Plébiscité pour son naturel et son authenticité, le vin nature, sans intrants chimiques, constitue un nouveau marché en France. Au Clos du Tue Bœuf, dans le Loir-et-Cher, la famille Puzelat, présente depuis le XVème siècle dans la commune des Montils, utilise différentes techniques pour favoriser la vinification naturelle, et notamment des procédés ancestraux comme la macération en amphores de terre cuite, venues de Géorgie.
« C’est hyper compliqué de faire du vin sans intrants qui soit bon », reconnaît Zoé Puzelat, coassociée avec son père Thierry et sa sœur Louise, au Clos du Tue Bœuf. Pourtant, depuis la fin des années 1990, le domaine familial, situé aux Montils (Loir-et-Cher), a été converti en viticulture biologique, avec des vendanges manuelles, des vinifications sans manipulation excessive et sans artifice œnologique. Alors que la culture de la vigne, très uniformisée, est l’une des cultures les plus consommatrices de pesticides en France, le vin nature séduit de plus en plus et apparaît comme l’un des futurs possibles. Plus local, meilleur pour la
santé, plus respectueux de l’environnement et des écosystèmes, il suscite aussi l’intérêt par une esthétique nouvelle, moins standardisée.
--- --- ---
[Action à mener 1]: Nommez tous les membres de la famille Puzelat cités dans le texte sur le vin nature.
[Action à mener 2]: Selon le texte sur le vin nature, depuis quand le domaine familial est-il converti en viticulture biologique ?
[Action à mener 3]: Recopiez le passage du texte sur le vin nature allant de « Plébiscité pour son » à « venues de Géorgie. ».
Les lignes qui suivent forment un support indépendant du texte sur le vin nature.

[Données fournies]:
--- --- ---
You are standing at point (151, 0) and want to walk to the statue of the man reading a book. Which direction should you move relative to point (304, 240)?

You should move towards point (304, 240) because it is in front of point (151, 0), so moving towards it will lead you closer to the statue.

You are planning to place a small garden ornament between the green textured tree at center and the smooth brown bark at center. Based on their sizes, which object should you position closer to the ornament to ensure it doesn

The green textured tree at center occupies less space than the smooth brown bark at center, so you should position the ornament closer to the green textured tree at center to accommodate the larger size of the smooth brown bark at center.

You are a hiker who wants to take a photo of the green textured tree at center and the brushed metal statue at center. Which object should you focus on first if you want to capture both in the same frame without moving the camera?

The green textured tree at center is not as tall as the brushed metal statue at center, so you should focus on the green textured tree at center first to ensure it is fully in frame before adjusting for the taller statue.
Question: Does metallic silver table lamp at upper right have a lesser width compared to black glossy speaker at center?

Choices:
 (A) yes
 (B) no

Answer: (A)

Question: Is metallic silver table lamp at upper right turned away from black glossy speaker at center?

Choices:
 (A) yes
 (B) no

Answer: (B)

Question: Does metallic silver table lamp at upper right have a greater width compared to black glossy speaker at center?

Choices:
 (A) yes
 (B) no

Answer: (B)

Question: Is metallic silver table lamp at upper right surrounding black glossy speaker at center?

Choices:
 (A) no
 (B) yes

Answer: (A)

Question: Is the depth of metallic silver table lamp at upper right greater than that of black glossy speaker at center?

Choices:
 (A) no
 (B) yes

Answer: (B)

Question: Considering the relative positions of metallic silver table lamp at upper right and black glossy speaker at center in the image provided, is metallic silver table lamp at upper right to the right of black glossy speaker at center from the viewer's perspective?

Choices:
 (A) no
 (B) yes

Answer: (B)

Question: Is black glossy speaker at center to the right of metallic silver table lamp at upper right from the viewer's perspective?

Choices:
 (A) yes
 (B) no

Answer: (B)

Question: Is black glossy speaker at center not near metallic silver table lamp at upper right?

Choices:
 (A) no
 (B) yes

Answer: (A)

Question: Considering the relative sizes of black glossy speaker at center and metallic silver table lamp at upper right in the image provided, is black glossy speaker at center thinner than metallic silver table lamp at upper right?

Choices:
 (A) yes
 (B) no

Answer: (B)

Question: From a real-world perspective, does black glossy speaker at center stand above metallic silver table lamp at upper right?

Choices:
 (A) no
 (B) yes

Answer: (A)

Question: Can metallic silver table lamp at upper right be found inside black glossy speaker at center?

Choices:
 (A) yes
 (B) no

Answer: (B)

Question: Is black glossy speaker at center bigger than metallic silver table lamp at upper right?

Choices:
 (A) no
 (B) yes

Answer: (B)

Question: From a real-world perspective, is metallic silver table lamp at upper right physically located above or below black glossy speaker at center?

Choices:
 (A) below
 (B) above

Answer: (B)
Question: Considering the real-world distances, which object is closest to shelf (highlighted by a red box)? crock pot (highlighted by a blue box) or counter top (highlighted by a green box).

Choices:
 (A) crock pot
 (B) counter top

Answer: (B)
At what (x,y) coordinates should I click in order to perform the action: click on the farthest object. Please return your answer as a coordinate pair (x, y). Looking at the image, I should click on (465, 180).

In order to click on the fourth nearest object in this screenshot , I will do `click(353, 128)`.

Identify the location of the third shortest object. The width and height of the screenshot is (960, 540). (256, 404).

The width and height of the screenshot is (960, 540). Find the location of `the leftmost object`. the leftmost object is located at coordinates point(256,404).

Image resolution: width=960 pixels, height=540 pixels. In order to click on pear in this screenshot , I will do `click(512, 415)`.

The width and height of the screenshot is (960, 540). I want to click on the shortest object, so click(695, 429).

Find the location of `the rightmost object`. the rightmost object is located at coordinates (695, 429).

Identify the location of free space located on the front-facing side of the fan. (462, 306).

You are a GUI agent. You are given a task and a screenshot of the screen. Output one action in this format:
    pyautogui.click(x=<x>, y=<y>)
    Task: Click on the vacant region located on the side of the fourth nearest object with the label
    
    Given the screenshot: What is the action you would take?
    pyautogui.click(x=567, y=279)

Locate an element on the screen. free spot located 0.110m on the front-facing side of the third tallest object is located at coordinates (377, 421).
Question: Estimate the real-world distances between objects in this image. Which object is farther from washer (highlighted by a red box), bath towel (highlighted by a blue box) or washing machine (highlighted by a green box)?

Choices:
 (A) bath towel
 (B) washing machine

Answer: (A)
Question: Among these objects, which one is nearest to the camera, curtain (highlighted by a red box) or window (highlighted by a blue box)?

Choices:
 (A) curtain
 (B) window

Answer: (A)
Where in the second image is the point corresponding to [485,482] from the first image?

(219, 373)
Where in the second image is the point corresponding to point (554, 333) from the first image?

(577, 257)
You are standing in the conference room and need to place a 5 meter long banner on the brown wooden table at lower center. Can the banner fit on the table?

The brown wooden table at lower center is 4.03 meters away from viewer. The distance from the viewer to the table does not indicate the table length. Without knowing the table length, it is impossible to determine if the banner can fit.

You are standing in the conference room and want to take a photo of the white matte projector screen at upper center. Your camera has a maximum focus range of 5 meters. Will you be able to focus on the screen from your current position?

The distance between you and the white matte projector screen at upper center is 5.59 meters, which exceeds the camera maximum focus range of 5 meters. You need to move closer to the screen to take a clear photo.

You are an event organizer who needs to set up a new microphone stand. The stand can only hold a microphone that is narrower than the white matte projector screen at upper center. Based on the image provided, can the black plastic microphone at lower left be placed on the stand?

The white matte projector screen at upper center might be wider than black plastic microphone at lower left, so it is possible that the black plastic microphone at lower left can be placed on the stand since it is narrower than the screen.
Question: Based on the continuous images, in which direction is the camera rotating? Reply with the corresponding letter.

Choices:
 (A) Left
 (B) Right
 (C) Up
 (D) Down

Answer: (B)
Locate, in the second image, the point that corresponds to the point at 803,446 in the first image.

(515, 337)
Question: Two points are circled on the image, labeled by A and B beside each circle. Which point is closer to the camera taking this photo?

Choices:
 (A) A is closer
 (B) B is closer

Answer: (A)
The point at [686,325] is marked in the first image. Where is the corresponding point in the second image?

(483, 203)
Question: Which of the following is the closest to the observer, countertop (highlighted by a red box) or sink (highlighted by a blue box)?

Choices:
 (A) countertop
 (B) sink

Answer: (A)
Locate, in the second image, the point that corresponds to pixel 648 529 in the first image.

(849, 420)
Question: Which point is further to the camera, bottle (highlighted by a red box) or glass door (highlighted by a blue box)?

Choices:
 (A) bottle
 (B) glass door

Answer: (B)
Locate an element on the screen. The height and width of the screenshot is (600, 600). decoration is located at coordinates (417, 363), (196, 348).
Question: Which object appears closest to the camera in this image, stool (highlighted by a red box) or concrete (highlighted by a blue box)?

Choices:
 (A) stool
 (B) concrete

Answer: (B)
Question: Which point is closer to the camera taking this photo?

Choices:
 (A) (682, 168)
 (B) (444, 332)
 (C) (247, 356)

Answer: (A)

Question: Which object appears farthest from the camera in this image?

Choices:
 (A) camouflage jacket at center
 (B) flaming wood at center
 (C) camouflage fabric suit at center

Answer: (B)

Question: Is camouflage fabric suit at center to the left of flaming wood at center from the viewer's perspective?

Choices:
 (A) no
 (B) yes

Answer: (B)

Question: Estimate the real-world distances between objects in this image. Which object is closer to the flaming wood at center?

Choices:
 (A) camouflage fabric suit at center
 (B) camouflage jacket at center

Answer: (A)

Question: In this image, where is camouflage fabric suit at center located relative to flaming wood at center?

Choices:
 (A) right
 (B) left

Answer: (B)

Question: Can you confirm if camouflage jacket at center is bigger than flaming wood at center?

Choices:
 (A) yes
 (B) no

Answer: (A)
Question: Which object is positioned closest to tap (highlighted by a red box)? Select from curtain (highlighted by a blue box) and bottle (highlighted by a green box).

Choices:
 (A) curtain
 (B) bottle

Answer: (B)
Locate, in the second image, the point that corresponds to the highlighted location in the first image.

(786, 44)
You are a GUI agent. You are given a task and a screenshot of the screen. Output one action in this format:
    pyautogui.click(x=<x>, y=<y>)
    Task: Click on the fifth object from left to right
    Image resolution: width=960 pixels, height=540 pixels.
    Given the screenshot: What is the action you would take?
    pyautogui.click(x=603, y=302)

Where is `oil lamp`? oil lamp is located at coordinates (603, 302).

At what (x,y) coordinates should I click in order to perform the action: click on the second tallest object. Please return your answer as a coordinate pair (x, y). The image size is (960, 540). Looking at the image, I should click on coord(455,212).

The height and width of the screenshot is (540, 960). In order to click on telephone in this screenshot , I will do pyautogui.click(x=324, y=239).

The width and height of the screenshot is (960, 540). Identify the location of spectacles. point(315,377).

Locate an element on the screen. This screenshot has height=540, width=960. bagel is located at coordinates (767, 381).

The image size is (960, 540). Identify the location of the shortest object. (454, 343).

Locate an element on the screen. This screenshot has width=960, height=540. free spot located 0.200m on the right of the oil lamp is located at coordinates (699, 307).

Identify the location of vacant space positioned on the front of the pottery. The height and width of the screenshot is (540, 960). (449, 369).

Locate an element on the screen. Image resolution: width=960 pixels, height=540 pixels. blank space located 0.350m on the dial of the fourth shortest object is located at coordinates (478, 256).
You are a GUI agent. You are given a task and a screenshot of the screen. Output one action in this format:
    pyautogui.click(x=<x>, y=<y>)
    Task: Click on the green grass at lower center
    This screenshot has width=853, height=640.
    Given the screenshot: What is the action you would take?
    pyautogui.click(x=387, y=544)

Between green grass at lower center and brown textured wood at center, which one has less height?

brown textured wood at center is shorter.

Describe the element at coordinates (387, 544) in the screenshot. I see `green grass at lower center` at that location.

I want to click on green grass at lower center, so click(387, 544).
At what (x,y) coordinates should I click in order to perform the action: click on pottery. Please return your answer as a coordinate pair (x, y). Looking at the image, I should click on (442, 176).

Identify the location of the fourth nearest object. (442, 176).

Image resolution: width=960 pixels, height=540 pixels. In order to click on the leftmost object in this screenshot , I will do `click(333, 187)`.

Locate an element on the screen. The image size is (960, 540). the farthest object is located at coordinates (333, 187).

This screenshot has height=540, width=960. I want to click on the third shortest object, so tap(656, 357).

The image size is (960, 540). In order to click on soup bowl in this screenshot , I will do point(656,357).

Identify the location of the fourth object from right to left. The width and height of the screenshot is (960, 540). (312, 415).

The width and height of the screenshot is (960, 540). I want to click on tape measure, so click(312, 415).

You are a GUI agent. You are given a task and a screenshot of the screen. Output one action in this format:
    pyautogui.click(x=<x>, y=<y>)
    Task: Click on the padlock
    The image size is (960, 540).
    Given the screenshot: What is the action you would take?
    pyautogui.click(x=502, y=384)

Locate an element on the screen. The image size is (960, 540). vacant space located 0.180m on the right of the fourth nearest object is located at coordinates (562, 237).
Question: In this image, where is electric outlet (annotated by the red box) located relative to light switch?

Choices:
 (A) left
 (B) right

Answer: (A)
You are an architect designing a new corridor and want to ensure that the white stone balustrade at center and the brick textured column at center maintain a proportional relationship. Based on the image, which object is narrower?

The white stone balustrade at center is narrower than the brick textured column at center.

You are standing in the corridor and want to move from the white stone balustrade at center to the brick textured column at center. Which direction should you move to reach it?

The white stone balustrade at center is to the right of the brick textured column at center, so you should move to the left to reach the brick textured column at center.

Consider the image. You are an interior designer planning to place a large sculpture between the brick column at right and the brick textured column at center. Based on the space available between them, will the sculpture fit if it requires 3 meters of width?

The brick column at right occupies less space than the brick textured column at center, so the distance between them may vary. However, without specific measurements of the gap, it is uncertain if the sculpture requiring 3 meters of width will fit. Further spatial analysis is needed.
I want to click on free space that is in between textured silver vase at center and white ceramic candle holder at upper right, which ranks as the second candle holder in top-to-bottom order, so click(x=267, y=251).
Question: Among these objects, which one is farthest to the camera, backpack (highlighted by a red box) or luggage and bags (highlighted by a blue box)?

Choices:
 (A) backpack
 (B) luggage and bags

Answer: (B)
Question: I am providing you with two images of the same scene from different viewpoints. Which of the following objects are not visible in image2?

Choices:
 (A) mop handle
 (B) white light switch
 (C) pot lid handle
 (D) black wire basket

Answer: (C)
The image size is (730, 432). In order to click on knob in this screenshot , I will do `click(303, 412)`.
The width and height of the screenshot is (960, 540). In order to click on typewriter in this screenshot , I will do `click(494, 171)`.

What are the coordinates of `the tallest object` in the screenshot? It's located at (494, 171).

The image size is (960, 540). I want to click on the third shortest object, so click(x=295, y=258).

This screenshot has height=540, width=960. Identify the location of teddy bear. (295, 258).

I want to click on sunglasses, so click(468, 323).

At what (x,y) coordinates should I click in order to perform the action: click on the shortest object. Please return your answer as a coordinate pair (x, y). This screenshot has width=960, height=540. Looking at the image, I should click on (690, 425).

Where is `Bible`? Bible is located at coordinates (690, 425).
--- --- ---
[Résultat attendu 1]: Zoé Puzelat, son père Thierry et sa sœur Louise.

[Résultat attendu 2]: Depuis la fin des années 1990.

[Résultat attendu 3]:
Plébiscité pour son naturel et son authenticité, le vin nature, sans intrants chimiques, constitue un nouveau marché en France. Au Clos du Tue Bœuf, dans le Loir-et-Cher, la famille Puzelat, présente depuis le XVème siècle dans la commune des Montils, utilise différentes techniques pour favoriser la vinification naturelle, et notamment des procédés ancestraux comme la macération en amphores de terre cuite, venues de Géorgie.